_SOURCE EXTRACT_
☆ ☆ ☆ ☆
Home

Community

Tools, Software and IDEs blog

April 22, 2026

What is new in LLVM 22?

Find out about Arm contribution to the latest LLVM 22 release: Latest architecture and CPU support, code generation improvements.

By Volodymyr Turanskyy

Reading time 21 minutes

LLVM 22.1.1 released on March 11, 2026. Cullen Rhodes from Arm managed this release. It delivers improvements in Arm architecture support, performance, and tools. The following sections highlight key changes.

To find out more about the previous LLVM release, you can read What is new in LLVM 21?

New architecture and CPU support

Armv9.7-A architecture support

By Maciej Gabka

LLVM 22 provides assembly support for several new architecture features announced by Arm in 2025. The 2026 update is Armv9.7-A. For more information, see the annual announcement blog post. The Armv9.7-A architecture extension page documents these extensions and includes additional details.

In 2026, Arm announced an update to the Arm Generic Interrupt Controller (GICv5). LLVM 22 is the first release that provides full assembly support for this extension. This release also adds assembly support for the Future Architecture Technologies, including Permission Overlays Extension 2 (POE2) and Virtual Memory Tagging (vMTE). For more information, see the Arm announcement blog post.

The LLVM 22 assembler is compatible with the December 2025 architecture XML release, which is part of the Exploration Tools. For the full instruction set, see the December 2025 Arm A-profile A64 Instruction Set Architecture release.

LLVM 22 extends the Arm C Language Extensions (ACLE) implementation. It implements intrinsics for data processing instructions that architecture features introduced in 2024, including SVE2p2 and SME2p2. It also defines new  __pld_range and __pldx_range prefetch intrinsics that match the semantics of the range prefetch instruction. For more information, see the Arm C Language Extensions specification at https://github.com/ARM-software/acle.

LLVM 22 removes support for the Transactional Memory Extension (FEAT_TME) because Arm withdrew this feature from all architecture versions.

CPU Support

By David Candler

LLVM 22 adds support for the C1 series of Armv9.3-A-based CPUs: C1-Ultra, C1-Premium, C1-Pro, and C1-Nano. These CPUs target high-performance on-device workloads. For more information, see the C1 series announcement blog post.

Performance improvements

Optimizing small AArch64 CPUs

By Ties Stuij

We focus AArch64 backend optimizations on larger out-of-order CPUs, with less attention on smaller cores. This is because these CPU types often sit side by side in devices such as smartphones. The larger CPU handles compute-intensive tasks, while the small cores manage background tasks when larger cores are inactive. However, there are more use cases where the smaller cores need to be performant in configurations without the bigger ones. We now increase optimization efforts for these cores.

This release includes several improvements for smaller AArch64 cores. The following sections highlight key changes.
☆ ☆ ☆ ☆
_INFORMATION GIVEN_
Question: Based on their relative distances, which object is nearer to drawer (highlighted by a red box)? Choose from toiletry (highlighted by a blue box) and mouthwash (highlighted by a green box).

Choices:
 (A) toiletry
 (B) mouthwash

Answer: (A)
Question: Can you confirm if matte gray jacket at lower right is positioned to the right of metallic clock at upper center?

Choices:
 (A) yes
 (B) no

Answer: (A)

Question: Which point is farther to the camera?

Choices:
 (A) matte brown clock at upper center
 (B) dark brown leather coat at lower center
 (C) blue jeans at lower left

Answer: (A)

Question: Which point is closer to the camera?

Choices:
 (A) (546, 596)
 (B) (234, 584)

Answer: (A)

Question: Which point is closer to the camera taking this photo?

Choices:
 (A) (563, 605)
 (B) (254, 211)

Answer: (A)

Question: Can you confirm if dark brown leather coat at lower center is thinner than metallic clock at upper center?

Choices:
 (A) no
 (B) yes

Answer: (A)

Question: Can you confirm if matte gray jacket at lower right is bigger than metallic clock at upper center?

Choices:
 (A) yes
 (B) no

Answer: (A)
☆ ☆ ☆ ☆
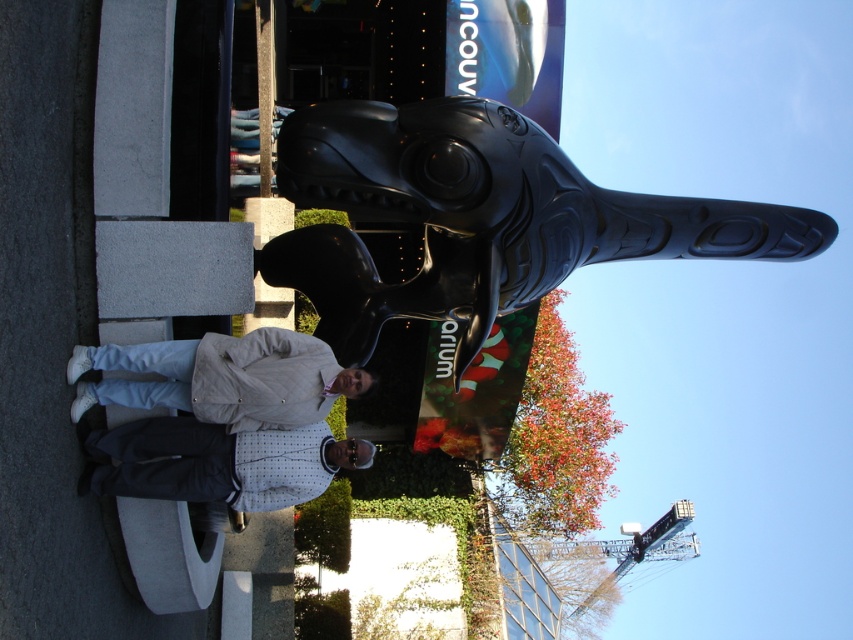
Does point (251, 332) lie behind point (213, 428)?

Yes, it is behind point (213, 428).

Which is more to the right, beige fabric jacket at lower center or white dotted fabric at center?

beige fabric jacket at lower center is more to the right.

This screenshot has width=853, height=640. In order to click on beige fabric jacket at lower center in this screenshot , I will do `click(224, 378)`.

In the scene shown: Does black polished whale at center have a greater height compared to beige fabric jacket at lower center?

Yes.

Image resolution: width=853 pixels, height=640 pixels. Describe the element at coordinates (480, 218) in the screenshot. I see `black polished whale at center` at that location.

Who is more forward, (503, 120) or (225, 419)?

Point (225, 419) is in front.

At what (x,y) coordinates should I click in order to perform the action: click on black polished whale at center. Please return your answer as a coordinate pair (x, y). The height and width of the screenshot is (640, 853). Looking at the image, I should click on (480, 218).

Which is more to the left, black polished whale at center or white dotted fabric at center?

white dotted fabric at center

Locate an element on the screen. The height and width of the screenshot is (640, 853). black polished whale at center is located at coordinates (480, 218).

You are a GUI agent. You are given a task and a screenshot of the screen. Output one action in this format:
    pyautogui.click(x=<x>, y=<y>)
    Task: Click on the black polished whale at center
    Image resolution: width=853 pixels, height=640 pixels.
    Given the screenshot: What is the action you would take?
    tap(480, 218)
☆ ☆ ☆ ☆
_REQUIREMENT_
Turn the paragraph in the LLVM 22 article that starts "In 2026, Arm announced an update" into a short bulleted list, keeping its main facts.

_EXERCISE ANSWER_
- In 2026, Arm announced an update to the Arm Generic Interrupt Controller (GICv5).
- LLVM 22 is the first release with full assembly support for GICv5.
- It also adds assembly support for the Future Architecture Technologies, including Permission Overlays Extension 2 (POE2) and Virtual Memory Tagging (vMTE).